The Eleventh Thread - "Loneliness is Something That Can't Be Heal"

Màu nền
Font chữ
Font size
Chiều cao dòng

Loneliness is something that can't be heal, if you are alone. So I will be with you. 

***

Hari itu, aku demam. Arlan Pratama juga demam. Kami sakit bersama. 

Aku heran juga, mengapa hal itu bisa terjadi. Kami hanya tersiram hujan selama beberapa saat. Mama tidak mengatakan apa-apa saat mengetahui itu. Malahan, Mama yang mengabarkan bahwa Arlan Pratama juga sakit--orangtuanya yang memberi informasi. 

Mama juga tidak bertanya tentang apa yang kami lakukan sampai bisa jatuh sakit dalam waktu yang bersamaan. Kupikir, sedikit banyak Mama akan berpikir bahwa kami berdua mengobrol terlalu lama saat di balkon. Padahal, kami tidak berbicara di balkon sesering itu. 
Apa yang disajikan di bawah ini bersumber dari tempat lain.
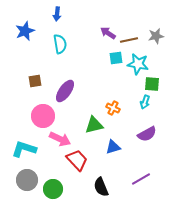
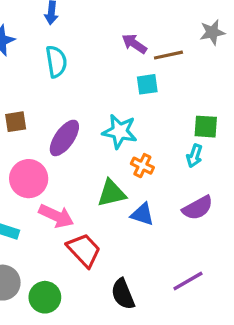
gray star: (156, 36) -> (212, 32), moved
cyan star: (138, 64) -> (120, 131), moved
blue triangle: (113, 147) -> (142, 214), moved, turned 35

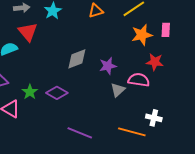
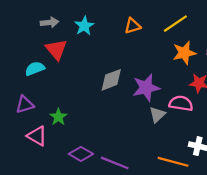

Setelah kejadian itu pun, aku masih menganggap Arlan Pratama sebagai rival utamaku dalam meraih ranking. Tidak tahu, bagaimana dia menganggapku, aku juga tidak terlalu tertarik untuk mencari tahu. Kami sama-sama berpura-pura tidak ingat bahwa insiden hujan-hujanan itu pernah terjadi. Tidak ada dari kami yang membahasnya selama dua minggu itu, saat kami makan malam bersama. 

Namun, keanehan kembali timbul saat hari pertama kami memasuki kelas delapan. 

Hanya ada nama Arlan Pratama yang tercantum di papan tulis absensi seangkatan. Hanya dia seorang yang tidak datang hari ini. Padahal, di malam sebelumnya, kami masih makan malam bersama dan Mama mengajak kami memperbincangkan tentang hari pertama di kelas delapan.

Sebenarnya hal ini tidak akan disadari oleh seisi sekolah, jika seandainya tidak ada pemanggilan juara umum sehabis upacara. Nama Arlan Pratama dipanggil entah berapa kali, tetapi sang pemilik nama tidak kunjung menampakan batang hidungnya. 

"Arlan Pratama tidak hadir ya?" Kepala Sekolah bertanya dengan nada canggung, sambil melirik piala paling tinggi yang ada di jajaran piala-piala untuk angkatan kami. 

Keributan karena orang-orang mulai mencari-cari keberadaan lelaki itu dan juga menemukan celah untuk mengobrol, membuat Kepala Sekolah akhirnya mengalihkan pembicaraan, memanggil nama kakak kelas yang mendapatkan juara umum. Sedangkan barisan kami yang bersebelahan tepat dengan para adik kelas, hanya diam tanpa mengomentari apapun. 

"Arlan itu mikirin apaan sih? Malah enggak masuk di hari pertama. Kemarin pas pergantian semester, dia juga begitu, kan?" komentar seorang laki-laki di serong depanku, barisan kelasku.

Aku tidak ingat namanya, tetapi dia pernah menduduki ranking pertama, saat aku menduduki ranking kedua saat semester ganjil kemarin. 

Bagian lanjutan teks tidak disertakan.